GB2312 (1980) has been superseded by GBK and GB18030, which include additional characters, but GB2312 is nonetheless still in widespread use.
While GB2312 covers 99.75% of the characters used for Chinese input, historical texts and many names remain out of scope. GB2312 includes 6,763 Chinese characters (on two levels: the first is arranged by reading, the second by radical then number of strokes), along with symbols and punctuation, Japanese kana, the Greek and Cyrillic alphabets, Zhuyin, and a double-byte set of Pinyin letters with tone marks.
There is a closely related analog character set to GB2312, with traditional character forms replacing simplified forms, known as GB/T 12345. GB-encoded fonts often come in pairs, one with the GB 2312 (jianti) character set and the other with the GB/T 12345 (fanti) character set.
The rows (numbered from 1 to 94) contain characters as follows:
The rows 10-15 and 88-94 are unassigned.
Compared to UTF-8, GB2312 is also more storage efficient, since Chinese characters are limited to a maximum of two bytes each, while UTF-8 uses at least three bytes.

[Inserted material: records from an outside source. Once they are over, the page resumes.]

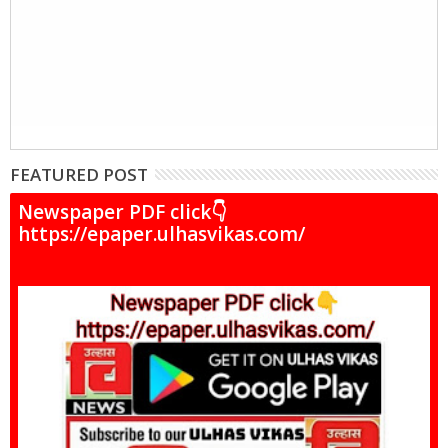
FEATURED POST
Newspaper PDF click👇
https://epaper.ulhasvikas.com/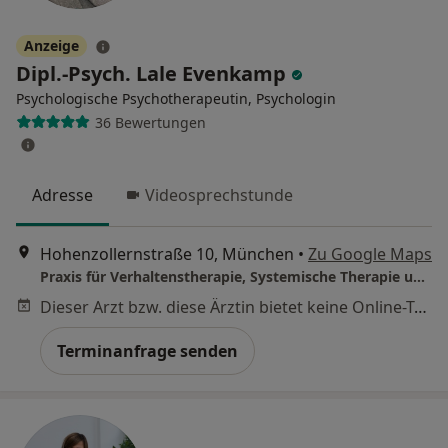
Anzeige
Dipl.-Psych. Lale Evenkamp
Psychologische Psychotherapeutin, Psychologin
36 Bewertungen
Adresse
Videosprechstunde
Hohenzollernstraße 10, München
•
Zu Google Maps
Praxis für Verhaltenstherapie, Systemische Therapie und Interkulturelle Psychotherapie
Dieser Arzt bzw. diese Ärztin bietet keine Online-Terminbuchung an diesem Standort an.
Terminanfrage senden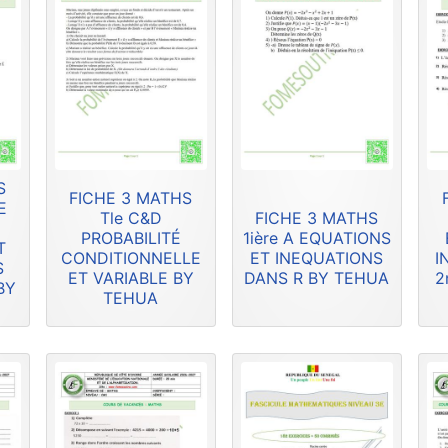
S
FICHE 3 MATHS
E
Tle C&D
FICHE 3 MATHS
PROBABILITÉ
1ière A EQUATIONS
T
CONDITIONNELLE
ET INEQUATIONS
I
S
ET VARIABLE BY
DANS R BY TEHUA
2
BY
TEHUA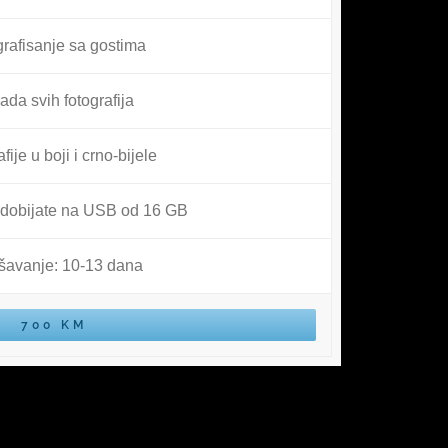
rafisanje sa gostima
ada svih fotografija
fije u boji i crno-bijele
e dobijate na USB od 16 GB
šavanje: 10-13 dana
700 KM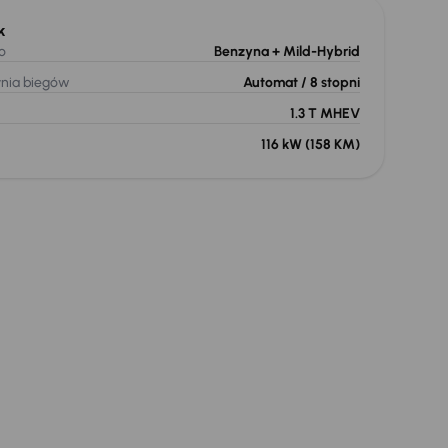
k
o
Benzyna
+ Mild-Hybrid
ynia biegów
Automat
/ 8 stopni
1.3 T MHEV
116 kW
(158 KM)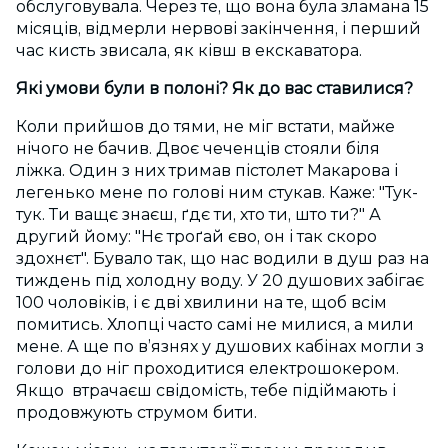
обслуговувала. Через те, що вона була зламана 15
місяців, відмерли нервові закінчення, і перший
час кисть звисала, як ківш в екскаватора.
Які умови були в полоні? Як до вас ставилися?
Коли прийшов до тями, не міг встати, майже
нічого не бачив. Двоє чеченців стояли біля
ліжка. Один з них тримав пістолет Макарова і
легенько мене по голові ним стукав. Каже: "Тук-
тук. Ти ващє знаєш, ґдє ти, хто ти, што ти?" А
другий йому: "Нє троґай єво, он і так скоро
здохнєт". Бувало так, що нас водили в душ раз на
тиждень під холодну воду. У 20 душових забігає
100 чоловіків, і є дві хвилини на те, щоб всім
помитись. Хлопці часто самі не милися, а мили
мене. А ще по в’язнях у душових кабінах могли з
голови до ніг проходитися електрошокером.
Якщо втрачаєш свідомість, тебе підіймають і
продовжують струмом бити.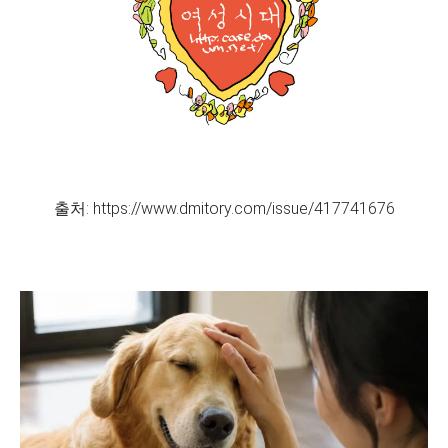
출처: https://www.dmitory.com/issue/417741676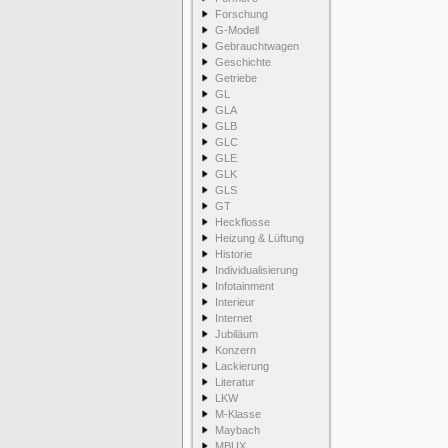
Forschung
G-Modell
Gebrauchtwagen
Geschichte
Getriebe
GL
GLA
GLB
GLC
GLE
GLK
GLS
GT
Heckflosse
Heizung & Lüftung
Historie
Individualisierung
Infotainment
Interieur
Internet
Jubiläum
Konzern
Lackierung
Literatur
LKW
M-Klasse
Maybach
MBUX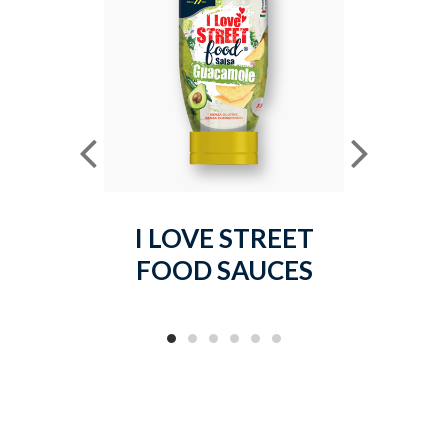
I LOVE STREET
MAYO
FOOD SAUCES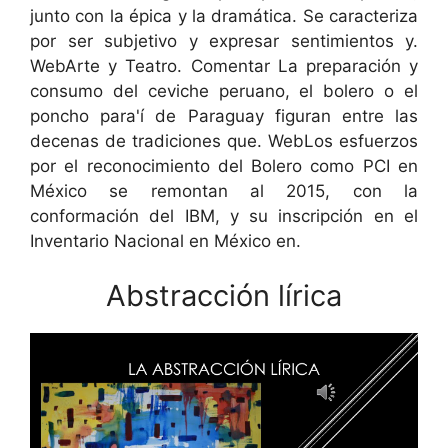
junto con la épica y la dramática. Se caracteriza
por ser subjetivo y expresar sentimientos y.
WebArte y Teatro. Comentar La preparación y
consumo del ceviche peruano, el bolero o el
poncho para'í de Paraguay figuran entre las
decenas de tradiciones que. WebLos esfuerzos
por el reconocimiento del Bolero como PCI en
México se remontan al 2015, con la
conformación del IBM, y su inscripción en el
Inventario Nacional en México en.
Abstracción lírica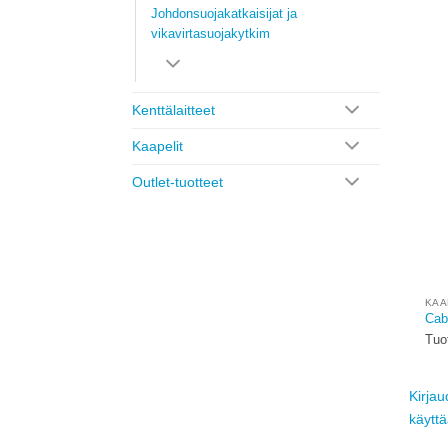
Johdonsuojakatkaisijat ja
vikavirtasuojakytkim
Kenttälaitteet
Kaapelit
Outlet-tuotteet
KAA
Cabl
Tuo
Kirjau
käytt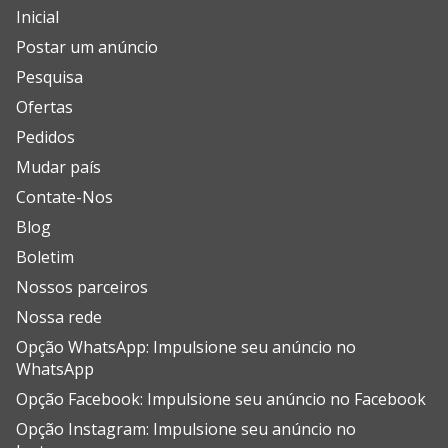
Inicial
Postar um anúncio
Pesquisa
Ofertas
Pedidos
Mudar país
Contate-Nos
Blog
Boletim
Nossos parceiros
Nossa rede
Opção WhatsApp: Impulsione seu anúncio no
WhatsApp
Opção Facebook: Impulsione seu anúncio no Facebook
Opção Instagram: Impulsione seu anúncio no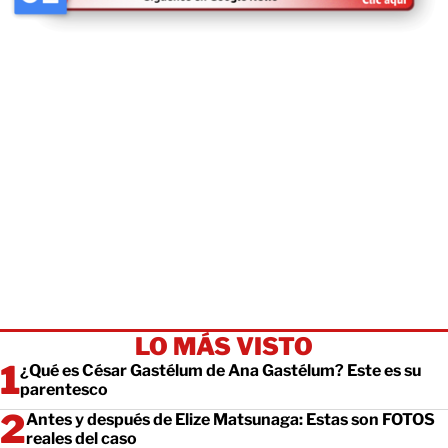
LO MÁS VISTO
¿Qué es César Gastélum de Ana Gastélum? Este es su
parentesco
Antes y después de Elize Matsunaga: Estas son FOTOS
reales del caso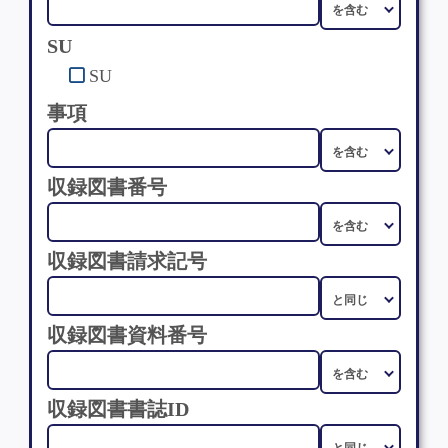
SU
SU
事項
収録図書番号
収録図書請求記号
収録図書資料番号
収録図書書誌ID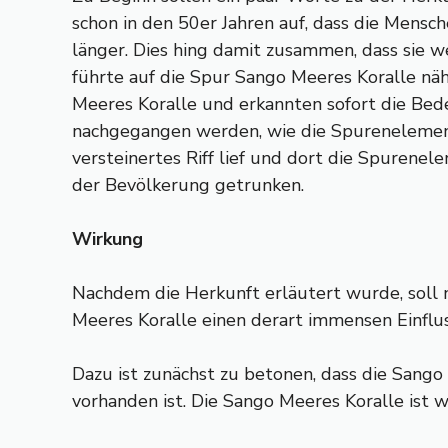
schon in den 50er Jahren auf, dass die Mensch
länger. Dies hing damit zusammen, dass sie 
führte auf die Spur Sango Meeres Koralle nä
Meeres Koralle und erkannten sofort die Bede
nachgegangen werden, wie die Spurenelemente
versteinertes Riff lief und dort die Spure
der Bevölkerung getrunken.
Wirkung
Nachdem die Herkunft erläutert wurde, soll n
Meeres Koralle einen derart immensen Einflu
Dazu ist zunächst zu betonen, dass die Sango 
vorhanden ist. Die Sango Meeres Koralle ist 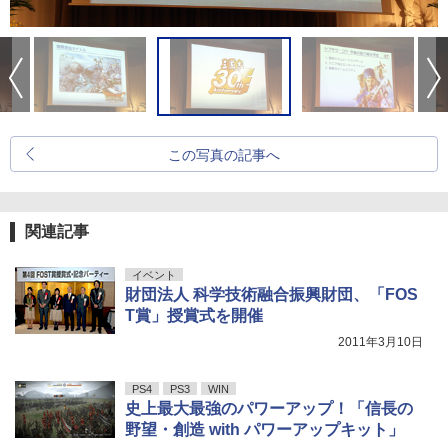
この写真の記事へ
関連記事
イベント
財団法人 科学技術融合振興財団、「FOS
T賞」授賞式を開催
2011年3月10日
PS4
PS3
WIN
史上最大最強のパワーアップ！「信長の
野望・創造 with パワーアップキット」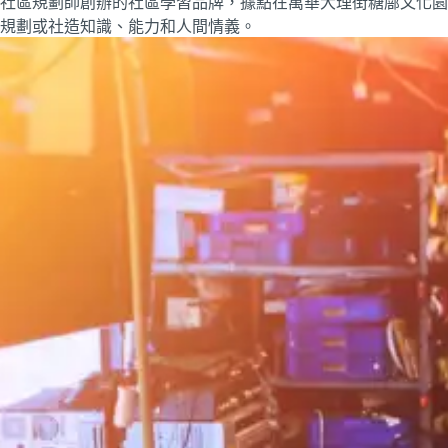
社區規劃師創辦的社區學習品牌，據點在萬華大理街糖廍文化園
規劃或社造知識、能力和人間情義。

To map the code points to bytes, add A0 to the 100's and 1000's value of the code point to form the high byte, and add A0 to the 1's and 10's value of the code point to form the low byte.
So, for example, if you have GB2312 code point 4566 ("foreign,") then the high byte will come from 45 (4500), and the low byte will come from 66 (0066). The encoding is in the range A1-F7 for the high byte, and in the range A1-FE for the low byte. So, we convert 45 to hex (2D), and add A0 to it (2D+A0=CD), and get the high byte. And we convert 66 to hex (42), and add A0 to it (42+A0=E2), and get the low byte. So, the full encoding is 0xCDE2.